Als ich gestern im Johannes-Evangelium las, war ich tief beeindruckt, wie herzhaft-bewussst und nicht zuletzt auch liebevoll-feierlich Jesus Christus Abschied nahm von seinen Jüngern. Obwohl etwas Schreckliches, das Schrecklichste überhaupt, bevorstand: Sein schuldloses am Kreuz hängen, wo Er für Stunden gesammelte Not, Schuld und Schmerzen der ganzen Menschheitsgeschichte tragen und durchleiden musste. Gottverlassenheit pur. Unvorstellbar für mich.
Doch gleichzeitig versteckte sich hinter dem Vorhang dieser brutalsten Geschichte die allergrösste Gnade für uns Menschen, die man empfangen kann. Für jeden, der sie suchen geht und dankbar annimmt, weil ihm klar geworden ist, dass das Todesurteil nicht Jesus Christus, sondern ihm gehört hätte. Einen so verrückten stellvertretenden Sterbeweg zu gehen, ist nur die Liebe in Person bereit – und fähig.
Nichts desto Trotz: Jesus wollte feiern, bevor Er ging. Ein letztes Festmahl für Seine engsten Freunde geben, aus dem schliesslich unser Abendmahl hervorgegangen ist. Die Eucharistie. In grosser Würde wollte Er Abschied nehmen von Seinen Nächsten. Nicht eilig einen Programmpunkt abhaken. Allein schon Seinen 12 Freunden die Füsse zu waschen, dauert länger als ein paar Minuten.
Nein, Jesus Christus ging langsam! Er hatte so viel auf dem Herzen, was Er Seinen Freunden im Rahmen von Feierlichkeit mitgeben wollte, so lange Er noch konnte. Seine Liebe zu ihnen, Seine Besorgtheit um sie, drängte Ihn dazu. Noch war Er da – aber nicht mehr lange … Diese kurze Zeit wollte Er auskaufen. Er wusste, wenn gefeiert wird, lassen die Menschen den Alltag für einige Stunden hinter sich. Sind ganz DA.
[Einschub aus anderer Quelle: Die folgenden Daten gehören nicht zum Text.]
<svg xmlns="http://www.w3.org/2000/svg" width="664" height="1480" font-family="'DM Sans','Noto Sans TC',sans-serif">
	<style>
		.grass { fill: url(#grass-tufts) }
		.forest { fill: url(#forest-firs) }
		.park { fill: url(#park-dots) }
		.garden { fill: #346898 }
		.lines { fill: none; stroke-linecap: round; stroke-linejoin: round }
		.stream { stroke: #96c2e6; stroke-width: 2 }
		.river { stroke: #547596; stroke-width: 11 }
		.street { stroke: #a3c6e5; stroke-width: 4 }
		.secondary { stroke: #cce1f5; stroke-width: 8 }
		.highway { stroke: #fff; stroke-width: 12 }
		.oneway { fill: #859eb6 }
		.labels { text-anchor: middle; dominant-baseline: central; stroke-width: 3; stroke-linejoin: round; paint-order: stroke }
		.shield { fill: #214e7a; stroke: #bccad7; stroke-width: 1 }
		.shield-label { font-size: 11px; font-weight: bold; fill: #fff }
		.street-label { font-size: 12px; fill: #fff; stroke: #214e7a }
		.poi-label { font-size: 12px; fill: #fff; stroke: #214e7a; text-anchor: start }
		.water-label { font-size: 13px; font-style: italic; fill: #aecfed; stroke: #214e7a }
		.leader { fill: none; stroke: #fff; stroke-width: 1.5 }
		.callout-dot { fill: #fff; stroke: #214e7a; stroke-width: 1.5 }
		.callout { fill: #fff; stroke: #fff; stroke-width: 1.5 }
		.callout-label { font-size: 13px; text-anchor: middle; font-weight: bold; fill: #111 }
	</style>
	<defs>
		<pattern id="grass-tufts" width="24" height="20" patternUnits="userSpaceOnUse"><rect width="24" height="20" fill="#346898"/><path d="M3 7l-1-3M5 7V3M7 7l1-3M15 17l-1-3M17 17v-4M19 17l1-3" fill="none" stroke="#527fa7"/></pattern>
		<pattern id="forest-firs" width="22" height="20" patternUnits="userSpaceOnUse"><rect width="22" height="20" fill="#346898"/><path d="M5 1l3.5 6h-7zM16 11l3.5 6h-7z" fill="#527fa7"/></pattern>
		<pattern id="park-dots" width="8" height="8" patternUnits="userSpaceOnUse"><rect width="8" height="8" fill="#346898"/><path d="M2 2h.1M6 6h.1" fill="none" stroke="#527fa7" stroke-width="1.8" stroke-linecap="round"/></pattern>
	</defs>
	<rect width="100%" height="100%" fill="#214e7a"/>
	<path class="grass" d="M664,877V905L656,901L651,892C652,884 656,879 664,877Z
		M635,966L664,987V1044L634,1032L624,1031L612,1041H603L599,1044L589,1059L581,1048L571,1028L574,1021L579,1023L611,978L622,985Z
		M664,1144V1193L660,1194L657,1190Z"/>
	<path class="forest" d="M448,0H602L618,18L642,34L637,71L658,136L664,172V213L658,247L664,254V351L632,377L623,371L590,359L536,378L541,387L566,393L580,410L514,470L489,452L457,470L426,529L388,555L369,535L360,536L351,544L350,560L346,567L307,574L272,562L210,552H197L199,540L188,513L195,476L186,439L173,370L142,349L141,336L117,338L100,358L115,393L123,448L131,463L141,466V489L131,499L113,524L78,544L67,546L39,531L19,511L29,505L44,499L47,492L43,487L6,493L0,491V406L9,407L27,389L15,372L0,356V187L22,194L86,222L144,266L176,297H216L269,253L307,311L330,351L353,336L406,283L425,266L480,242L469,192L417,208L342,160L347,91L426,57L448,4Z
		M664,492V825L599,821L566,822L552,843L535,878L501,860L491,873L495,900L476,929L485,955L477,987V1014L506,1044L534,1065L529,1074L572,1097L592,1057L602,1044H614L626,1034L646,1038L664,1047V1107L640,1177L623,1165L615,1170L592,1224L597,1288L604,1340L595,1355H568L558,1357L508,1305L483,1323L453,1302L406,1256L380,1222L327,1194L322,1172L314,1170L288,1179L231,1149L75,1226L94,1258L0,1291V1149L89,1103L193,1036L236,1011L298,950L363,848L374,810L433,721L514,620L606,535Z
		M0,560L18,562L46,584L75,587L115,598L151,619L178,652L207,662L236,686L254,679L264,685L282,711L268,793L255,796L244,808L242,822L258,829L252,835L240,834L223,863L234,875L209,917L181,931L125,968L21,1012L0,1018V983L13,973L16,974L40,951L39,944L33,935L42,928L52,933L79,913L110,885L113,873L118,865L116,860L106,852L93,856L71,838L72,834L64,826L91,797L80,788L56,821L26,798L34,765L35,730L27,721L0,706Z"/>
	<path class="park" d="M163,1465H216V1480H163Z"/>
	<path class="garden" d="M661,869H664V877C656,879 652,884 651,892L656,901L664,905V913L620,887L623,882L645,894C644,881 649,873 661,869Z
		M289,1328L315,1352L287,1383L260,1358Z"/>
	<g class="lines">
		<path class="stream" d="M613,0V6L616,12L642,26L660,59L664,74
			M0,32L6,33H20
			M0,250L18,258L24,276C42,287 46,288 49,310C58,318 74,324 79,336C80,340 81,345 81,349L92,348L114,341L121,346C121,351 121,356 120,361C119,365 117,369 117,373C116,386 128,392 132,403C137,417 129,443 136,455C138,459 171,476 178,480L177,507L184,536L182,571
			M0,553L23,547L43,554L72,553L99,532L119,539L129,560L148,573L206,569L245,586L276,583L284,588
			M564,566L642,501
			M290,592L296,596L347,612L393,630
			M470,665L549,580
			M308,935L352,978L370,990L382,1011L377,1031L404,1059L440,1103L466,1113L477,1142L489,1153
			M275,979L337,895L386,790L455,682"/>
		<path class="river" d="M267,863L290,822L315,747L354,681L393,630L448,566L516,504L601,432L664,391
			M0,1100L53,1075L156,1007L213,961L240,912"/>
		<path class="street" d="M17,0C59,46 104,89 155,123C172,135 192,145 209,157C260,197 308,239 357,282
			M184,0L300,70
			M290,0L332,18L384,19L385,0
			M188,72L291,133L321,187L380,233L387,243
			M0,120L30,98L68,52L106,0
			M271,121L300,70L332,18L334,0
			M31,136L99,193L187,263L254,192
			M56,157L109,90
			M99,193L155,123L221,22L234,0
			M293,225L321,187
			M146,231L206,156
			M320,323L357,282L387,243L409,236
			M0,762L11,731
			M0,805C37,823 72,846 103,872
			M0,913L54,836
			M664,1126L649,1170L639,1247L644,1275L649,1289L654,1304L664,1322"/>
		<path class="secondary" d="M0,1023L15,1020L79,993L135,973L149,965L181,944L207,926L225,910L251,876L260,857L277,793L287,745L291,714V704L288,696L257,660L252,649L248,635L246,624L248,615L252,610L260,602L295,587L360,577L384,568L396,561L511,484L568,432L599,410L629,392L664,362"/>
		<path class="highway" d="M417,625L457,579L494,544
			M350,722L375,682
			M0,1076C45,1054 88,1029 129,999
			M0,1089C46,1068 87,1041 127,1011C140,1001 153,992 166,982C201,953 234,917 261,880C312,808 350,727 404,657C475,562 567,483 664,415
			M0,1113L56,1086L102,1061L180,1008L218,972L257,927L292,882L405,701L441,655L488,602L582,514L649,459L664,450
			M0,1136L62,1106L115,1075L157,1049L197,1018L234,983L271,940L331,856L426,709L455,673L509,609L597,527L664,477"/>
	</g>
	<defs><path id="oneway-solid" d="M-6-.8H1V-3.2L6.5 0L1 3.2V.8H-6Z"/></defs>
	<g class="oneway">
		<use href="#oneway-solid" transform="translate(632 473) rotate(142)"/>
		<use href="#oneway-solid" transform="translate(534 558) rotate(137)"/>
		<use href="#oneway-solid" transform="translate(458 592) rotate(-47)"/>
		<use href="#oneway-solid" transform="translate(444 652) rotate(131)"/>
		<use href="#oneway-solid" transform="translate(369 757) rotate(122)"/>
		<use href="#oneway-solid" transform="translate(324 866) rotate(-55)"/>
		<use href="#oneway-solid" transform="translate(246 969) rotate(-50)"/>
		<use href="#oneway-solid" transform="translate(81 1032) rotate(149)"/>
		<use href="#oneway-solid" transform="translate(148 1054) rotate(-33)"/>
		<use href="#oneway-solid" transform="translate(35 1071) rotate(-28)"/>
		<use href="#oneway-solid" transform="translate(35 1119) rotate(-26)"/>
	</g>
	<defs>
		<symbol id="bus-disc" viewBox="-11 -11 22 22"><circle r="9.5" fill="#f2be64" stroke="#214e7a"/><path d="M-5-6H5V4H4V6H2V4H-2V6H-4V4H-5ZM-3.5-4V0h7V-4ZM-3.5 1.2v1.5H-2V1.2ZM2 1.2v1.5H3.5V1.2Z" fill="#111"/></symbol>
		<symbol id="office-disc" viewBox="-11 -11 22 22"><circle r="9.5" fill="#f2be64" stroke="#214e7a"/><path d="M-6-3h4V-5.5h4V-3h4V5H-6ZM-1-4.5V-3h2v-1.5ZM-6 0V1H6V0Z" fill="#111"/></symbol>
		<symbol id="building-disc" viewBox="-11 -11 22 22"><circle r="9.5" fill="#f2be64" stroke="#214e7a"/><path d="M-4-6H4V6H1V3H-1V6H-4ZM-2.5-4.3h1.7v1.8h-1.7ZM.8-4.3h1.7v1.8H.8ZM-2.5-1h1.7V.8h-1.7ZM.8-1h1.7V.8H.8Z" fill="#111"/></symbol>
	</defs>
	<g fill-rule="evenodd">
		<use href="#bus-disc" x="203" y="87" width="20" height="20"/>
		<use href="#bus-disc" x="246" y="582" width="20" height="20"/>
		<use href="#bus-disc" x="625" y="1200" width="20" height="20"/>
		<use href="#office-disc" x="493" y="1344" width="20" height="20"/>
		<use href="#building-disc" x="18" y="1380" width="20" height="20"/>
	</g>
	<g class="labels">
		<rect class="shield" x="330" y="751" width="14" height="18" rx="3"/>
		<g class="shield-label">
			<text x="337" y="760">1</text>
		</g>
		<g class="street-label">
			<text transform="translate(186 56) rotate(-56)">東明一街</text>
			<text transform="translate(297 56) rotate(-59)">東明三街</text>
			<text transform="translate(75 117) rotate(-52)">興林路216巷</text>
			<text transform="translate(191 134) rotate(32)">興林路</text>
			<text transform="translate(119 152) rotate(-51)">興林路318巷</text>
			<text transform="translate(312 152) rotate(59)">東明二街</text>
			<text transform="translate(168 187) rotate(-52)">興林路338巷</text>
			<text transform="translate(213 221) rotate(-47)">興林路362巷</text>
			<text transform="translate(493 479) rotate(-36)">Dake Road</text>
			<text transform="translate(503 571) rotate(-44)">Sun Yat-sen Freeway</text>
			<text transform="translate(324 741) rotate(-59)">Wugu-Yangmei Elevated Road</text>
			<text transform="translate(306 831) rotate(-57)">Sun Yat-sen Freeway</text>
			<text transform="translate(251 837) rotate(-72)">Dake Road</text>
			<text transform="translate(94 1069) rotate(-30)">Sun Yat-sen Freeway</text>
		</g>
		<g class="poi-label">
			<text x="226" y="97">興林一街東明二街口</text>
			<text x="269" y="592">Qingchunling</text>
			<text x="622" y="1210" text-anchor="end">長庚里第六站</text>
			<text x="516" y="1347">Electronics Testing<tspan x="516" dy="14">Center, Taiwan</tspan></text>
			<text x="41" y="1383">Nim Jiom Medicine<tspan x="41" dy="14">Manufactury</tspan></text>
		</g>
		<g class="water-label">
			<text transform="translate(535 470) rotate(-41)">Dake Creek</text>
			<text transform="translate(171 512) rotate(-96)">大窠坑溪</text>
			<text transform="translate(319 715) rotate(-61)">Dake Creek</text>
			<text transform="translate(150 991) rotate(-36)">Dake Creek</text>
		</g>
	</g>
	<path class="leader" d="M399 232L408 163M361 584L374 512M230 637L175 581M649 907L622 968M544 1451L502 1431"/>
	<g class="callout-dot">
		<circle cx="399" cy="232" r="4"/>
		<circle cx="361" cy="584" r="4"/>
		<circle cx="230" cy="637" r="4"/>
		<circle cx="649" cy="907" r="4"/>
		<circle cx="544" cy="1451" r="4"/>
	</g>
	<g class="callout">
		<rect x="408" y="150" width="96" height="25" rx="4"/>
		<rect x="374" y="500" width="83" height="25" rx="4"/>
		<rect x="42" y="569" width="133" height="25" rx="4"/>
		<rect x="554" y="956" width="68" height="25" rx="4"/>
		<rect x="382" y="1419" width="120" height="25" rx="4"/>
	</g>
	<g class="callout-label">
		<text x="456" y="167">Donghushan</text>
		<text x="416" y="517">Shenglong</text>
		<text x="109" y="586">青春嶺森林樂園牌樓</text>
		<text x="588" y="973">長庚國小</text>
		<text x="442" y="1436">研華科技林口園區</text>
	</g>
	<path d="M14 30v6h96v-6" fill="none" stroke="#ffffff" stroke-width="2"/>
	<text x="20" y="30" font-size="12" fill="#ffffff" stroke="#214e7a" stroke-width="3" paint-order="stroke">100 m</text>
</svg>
Weder liess Er sich von Seiner Angst (Lukas 22/42-44), vor dem was kommt, vom Feiern abhalten, noch von der lähmenden Traurigkeit, die Abschiede allermeist begleiten.
Einmal mehr spürte ich die Fülle Seiner Liebe, auch Sein hohes Verantwortungsgefühl für Seine Menschen. Alles gab Er ihnen, was von Seiner Seite her möglich war, damit sie auch nach Seinem Weggang im Leben zurechtkommen konnten, nicht verzagen mussten. Ganze fünf Kapitel (Johannes 13 - 17) sind diesem intensiven Abschiednehmen gewidmet. Und sie dienten nicht bloss damals Jesu Freunden – sie sind bis heute kostbar, auch für mich. Ein grosses Vorbild, mit Abschiednehmen umzugehen. Bewusst und feierlich, trotz Schmerzen.
Dazu haben sich mein Gefährte und ich damals entschieden, als wir nicht darum herumkamen, unsere Pflegetochter auf einen neuen Weg, den wir von Amtes wegen nicht kennen durften, loszulassen ins Irgendwohin. Ich bot unserem Blumenkind an, für es ein Abschiedsfest zu gestalten, zu dem es all jene Menschen einladen dürfe, die es gerne dabei haben möchte. Blumenkind überlegte nicht lange. Fing bald mit Aufzählen der Gäste an, die zwischen 5 und 70 Jahren alt waren. Nicht überall stiessen wir mit dieser Idee auf Verständnis. Irgendwie passe das doch nicht für einen Abschied, der eigentlich traurig sei.
Wir feierten einen ganzen Tag Blumenkinds Leben und seinen Abschied. Von dem damals niemand von uns wusste, wie endgültig oder nicht er sein würde. Feierten mit all ihren geladenen Gästen. Es wurde ein gar fröhliches Ereignis mit nachhaltig wärmender Wirkung. Würde zutiefst bereuen, hätte ich anders entschieden.
Blumenkind und wir haben uns wieder gefunden.
Es trug am Fest ein Rosenkrönlein – und hat uns in den Garten einen Rosenstock gepflanzt, der umzugsbedingt schon ungewöhnlich viel von der Schweiz kennengelernt hat.